In light of the feedback I received on this issue I decided to add Meeseeks.fetch_all and Meeseeks.fetch_one which work like Meeseeks.all and respectively, but wrap the result in {:ok, ...} if there is a match or return {:error, %Meeseeks.Error{type: :select, reason: :no_match}} if there is not.

Now it’s easier to write code like:

with({:ok, qt} <- Meeseeks.fetch_one(doc, css(".qt"))) do
  {:error, %Meeseeks.Error{type: :select, reason: :no_match}} ->

My thanks to those who provided feedback.


A bug related to Meeseeks.html was fixed, see this issue for more details


Just popping in to say that I’m still loving meeseeks.
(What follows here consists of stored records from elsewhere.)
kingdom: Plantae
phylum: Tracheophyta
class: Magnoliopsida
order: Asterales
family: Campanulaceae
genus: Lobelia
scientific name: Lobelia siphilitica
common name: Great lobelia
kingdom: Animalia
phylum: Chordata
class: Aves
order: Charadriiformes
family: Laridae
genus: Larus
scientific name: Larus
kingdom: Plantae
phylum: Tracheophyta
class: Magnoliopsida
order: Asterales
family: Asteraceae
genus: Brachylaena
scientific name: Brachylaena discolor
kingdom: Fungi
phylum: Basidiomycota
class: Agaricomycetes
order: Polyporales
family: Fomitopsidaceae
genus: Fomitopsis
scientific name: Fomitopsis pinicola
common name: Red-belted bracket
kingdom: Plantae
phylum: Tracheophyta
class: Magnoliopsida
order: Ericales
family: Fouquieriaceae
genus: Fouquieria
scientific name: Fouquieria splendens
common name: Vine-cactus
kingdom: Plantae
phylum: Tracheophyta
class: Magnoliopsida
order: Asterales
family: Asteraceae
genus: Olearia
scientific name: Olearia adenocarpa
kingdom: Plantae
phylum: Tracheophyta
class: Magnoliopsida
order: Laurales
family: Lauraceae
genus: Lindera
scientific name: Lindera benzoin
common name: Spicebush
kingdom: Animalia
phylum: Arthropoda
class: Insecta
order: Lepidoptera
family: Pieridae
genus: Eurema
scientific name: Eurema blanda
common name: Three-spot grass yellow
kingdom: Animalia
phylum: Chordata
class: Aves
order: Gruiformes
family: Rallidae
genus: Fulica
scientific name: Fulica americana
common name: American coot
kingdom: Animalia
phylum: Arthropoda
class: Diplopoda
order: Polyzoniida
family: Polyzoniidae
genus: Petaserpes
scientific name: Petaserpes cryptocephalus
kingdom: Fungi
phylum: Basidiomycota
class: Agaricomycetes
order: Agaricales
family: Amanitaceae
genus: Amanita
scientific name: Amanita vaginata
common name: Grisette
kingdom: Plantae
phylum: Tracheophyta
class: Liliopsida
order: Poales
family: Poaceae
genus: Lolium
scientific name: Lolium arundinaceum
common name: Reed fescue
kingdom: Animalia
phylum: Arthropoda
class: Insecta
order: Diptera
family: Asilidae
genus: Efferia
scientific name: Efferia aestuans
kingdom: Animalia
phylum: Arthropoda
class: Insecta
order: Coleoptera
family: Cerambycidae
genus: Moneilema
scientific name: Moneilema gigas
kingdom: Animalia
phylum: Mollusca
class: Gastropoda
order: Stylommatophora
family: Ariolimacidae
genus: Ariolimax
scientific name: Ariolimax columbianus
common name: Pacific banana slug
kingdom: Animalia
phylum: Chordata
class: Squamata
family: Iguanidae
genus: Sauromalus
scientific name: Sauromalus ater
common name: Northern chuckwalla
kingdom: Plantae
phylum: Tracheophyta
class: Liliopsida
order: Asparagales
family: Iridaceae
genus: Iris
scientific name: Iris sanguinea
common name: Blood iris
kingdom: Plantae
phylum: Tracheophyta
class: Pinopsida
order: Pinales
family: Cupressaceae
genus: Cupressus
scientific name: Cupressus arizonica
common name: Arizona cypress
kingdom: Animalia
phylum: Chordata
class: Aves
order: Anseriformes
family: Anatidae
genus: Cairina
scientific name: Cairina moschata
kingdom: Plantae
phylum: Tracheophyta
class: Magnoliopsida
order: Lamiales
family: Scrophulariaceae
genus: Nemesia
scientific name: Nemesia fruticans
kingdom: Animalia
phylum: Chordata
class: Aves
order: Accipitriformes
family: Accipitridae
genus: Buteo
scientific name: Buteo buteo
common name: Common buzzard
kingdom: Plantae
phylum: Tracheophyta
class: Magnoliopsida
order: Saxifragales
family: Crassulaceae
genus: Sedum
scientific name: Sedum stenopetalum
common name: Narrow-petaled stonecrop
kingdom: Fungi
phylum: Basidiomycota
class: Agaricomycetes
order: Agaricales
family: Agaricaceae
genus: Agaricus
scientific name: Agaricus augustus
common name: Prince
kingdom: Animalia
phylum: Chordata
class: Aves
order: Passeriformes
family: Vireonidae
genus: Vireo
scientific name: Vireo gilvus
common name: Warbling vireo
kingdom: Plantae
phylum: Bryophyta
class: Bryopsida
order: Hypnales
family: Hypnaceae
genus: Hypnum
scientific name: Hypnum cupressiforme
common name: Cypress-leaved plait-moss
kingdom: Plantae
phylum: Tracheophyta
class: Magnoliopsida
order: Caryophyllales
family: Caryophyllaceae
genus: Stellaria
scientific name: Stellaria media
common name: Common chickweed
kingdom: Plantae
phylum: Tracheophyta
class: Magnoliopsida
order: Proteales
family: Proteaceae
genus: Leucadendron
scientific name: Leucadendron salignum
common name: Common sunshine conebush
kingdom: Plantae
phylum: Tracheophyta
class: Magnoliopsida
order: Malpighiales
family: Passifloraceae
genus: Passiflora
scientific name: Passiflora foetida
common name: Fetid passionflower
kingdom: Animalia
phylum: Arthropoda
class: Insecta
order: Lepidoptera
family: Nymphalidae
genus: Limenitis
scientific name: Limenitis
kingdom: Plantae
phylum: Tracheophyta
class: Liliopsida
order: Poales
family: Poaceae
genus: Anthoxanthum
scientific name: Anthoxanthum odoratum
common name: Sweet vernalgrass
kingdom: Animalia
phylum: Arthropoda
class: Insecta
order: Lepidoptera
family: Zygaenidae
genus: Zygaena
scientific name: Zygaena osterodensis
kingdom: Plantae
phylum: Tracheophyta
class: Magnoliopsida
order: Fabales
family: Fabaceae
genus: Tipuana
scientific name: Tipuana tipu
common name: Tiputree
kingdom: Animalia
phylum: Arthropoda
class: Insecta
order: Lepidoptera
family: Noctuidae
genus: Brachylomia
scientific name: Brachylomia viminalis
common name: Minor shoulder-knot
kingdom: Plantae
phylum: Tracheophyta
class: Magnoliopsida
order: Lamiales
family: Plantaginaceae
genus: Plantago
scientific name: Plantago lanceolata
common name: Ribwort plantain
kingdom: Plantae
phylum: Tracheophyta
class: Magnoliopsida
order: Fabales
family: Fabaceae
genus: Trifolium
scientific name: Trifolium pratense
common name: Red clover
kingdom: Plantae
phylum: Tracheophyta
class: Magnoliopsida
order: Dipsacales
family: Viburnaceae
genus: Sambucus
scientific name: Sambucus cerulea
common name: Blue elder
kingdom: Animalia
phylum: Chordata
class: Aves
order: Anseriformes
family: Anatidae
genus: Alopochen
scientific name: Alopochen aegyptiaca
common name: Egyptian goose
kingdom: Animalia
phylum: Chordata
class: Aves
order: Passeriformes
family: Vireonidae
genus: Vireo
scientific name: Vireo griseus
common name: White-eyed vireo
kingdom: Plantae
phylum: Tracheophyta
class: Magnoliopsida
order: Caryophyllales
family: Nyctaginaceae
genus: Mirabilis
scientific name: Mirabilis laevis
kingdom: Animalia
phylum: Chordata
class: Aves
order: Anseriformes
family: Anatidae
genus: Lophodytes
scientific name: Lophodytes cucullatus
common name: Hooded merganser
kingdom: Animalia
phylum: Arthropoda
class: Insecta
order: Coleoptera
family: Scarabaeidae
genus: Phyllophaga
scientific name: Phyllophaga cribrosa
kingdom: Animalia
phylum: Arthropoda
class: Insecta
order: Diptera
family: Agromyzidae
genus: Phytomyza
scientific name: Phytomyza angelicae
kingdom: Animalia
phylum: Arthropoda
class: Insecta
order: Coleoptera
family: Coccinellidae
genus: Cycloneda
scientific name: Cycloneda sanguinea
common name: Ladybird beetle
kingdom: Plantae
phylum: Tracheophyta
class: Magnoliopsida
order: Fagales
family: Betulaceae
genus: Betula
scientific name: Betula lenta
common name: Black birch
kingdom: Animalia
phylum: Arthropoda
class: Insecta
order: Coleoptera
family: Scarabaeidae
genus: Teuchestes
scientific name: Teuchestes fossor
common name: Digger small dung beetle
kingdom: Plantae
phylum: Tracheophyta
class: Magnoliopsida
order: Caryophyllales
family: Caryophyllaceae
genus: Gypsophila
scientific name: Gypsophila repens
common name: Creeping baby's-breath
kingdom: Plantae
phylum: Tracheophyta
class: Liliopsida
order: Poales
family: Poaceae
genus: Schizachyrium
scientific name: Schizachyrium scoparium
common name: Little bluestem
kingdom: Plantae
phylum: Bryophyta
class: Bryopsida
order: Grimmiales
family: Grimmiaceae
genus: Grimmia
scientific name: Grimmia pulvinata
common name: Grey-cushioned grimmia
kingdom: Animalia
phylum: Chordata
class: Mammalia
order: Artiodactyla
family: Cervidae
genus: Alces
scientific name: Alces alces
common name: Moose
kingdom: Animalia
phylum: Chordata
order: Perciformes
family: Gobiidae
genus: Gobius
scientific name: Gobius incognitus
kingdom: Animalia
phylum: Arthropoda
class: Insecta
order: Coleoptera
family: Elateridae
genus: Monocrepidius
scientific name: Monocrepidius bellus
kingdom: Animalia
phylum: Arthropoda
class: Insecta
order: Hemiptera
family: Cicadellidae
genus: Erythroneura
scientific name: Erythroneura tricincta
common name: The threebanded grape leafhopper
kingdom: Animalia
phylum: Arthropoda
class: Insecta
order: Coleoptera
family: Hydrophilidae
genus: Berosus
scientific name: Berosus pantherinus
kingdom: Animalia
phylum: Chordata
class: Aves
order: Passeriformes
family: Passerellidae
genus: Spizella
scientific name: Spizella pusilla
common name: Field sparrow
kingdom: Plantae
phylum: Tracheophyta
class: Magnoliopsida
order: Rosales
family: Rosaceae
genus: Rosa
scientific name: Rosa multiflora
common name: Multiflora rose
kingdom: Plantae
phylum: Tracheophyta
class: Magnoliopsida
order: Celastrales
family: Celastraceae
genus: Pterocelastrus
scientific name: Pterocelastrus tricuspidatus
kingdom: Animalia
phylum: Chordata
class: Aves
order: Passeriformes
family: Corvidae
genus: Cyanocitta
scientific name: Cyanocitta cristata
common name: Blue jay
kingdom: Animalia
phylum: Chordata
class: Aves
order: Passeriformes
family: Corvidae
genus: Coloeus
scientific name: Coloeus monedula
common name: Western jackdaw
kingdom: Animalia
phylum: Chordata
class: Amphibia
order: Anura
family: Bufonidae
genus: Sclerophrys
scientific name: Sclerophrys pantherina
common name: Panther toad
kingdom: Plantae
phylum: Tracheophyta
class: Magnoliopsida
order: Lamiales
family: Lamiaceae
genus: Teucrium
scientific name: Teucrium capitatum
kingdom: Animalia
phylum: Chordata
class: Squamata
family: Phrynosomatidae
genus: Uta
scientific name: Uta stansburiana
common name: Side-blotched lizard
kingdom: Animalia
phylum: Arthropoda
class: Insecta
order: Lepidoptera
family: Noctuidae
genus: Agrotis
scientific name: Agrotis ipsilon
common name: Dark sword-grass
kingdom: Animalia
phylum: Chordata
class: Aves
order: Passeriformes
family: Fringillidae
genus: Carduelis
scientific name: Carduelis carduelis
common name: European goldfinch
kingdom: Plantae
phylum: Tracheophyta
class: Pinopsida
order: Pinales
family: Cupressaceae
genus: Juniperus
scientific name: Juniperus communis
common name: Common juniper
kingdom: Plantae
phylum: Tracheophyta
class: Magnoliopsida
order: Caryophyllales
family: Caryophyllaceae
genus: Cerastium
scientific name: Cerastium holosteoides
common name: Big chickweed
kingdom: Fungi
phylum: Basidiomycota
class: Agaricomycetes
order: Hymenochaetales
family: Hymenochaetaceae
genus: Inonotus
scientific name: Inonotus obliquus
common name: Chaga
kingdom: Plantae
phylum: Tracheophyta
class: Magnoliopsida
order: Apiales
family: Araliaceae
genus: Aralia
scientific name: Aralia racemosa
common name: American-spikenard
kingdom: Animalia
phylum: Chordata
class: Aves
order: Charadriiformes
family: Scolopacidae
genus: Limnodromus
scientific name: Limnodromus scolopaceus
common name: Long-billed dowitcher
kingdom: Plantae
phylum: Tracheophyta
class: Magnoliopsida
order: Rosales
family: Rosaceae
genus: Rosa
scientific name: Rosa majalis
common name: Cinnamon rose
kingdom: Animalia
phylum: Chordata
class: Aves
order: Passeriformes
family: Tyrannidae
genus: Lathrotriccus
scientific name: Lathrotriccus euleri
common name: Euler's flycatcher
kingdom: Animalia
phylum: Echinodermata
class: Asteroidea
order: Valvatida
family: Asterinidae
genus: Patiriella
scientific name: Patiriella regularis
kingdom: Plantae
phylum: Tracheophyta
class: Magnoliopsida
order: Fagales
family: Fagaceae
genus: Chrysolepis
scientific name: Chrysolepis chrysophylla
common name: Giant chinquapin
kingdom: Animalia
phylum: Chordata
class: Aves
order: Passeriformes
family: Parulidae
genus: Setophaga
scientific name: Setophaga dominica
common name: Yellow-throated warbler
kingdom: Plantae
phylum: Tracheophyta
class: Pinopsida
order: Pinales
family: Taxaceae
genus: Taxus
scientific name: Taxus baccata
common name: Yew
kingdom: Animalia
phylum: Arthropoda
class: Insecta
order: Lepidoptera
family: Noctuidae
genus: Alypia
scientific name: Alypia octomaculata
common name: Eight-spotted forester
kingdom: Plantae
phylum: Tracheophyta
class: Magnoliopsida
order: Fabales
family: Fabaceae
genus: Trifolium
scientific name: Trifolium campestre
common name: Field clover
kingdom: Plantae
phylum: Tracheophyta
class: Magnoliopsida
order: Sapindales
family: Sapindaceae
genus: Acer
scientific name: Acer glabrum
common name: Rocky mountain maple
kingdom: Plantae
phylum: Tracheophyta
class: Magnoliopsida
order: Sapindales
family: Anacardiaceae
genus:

I think I’ve used every selector it has (and made one as well) for parsing both large amounts of html and xml both. ^.^


Release v0.9.1

A small release fixing a couple bugs and some typespec problems, primarily thanks to work by @asonge.

The first bug fix is that Document.get_nodes/1 now raises instead of adding a nil to the returned nodes if a node is - impossibly - not found in the document.

The second bug fix is that Document.get_nodes/2 now actually works right.


Release v0.9.2

Super tiny update to allow the css and xpath macros to accept vars.

iex> import Meeseeks.XPath
iex> path = "//li[last()]"
iex> xpath(path)

It is worth noting, however, that using a var (or string interpolation) in the css or xpath macros moves the creation of the selector to run time, while using a static string literal allows it to be created at compile time. If your use case permits, prefer xpath("//li[last()]").


Release v0.9.3

This release fixes a Dialyzer-related problem identified by @sztosz and correctly diagnosed by @NobbZ. Thanks for your help.


Release v0.9.4

This release fixes some XPath selection bugs discovered by anulman.


Release v0.9.5

This release fixes another selection bug, again discovered by anulman.


Lol, awesome finds by @anulman, great update relate as always, this explains why my bot got update notifications, thanks much!


Release v0.10.0

This release adds support for OTP 21.


Release v0.10.1

This is a very minor release adding “support” for Elixir 1.7. In truth it’s been working fine with 1.7 this whole time, but now Travis CI ensures that fact.

In addition to that I added a bunch of older Elixir+OTP combinations to also be tested by Travis CI. Meeseeks started out on Elixir 1.3 and OTP 19 (a combination on which it still runs fine, thanks to the awesome Elixir team), and rather than just testing that and the latest combination I now also test some past combination existing between those two.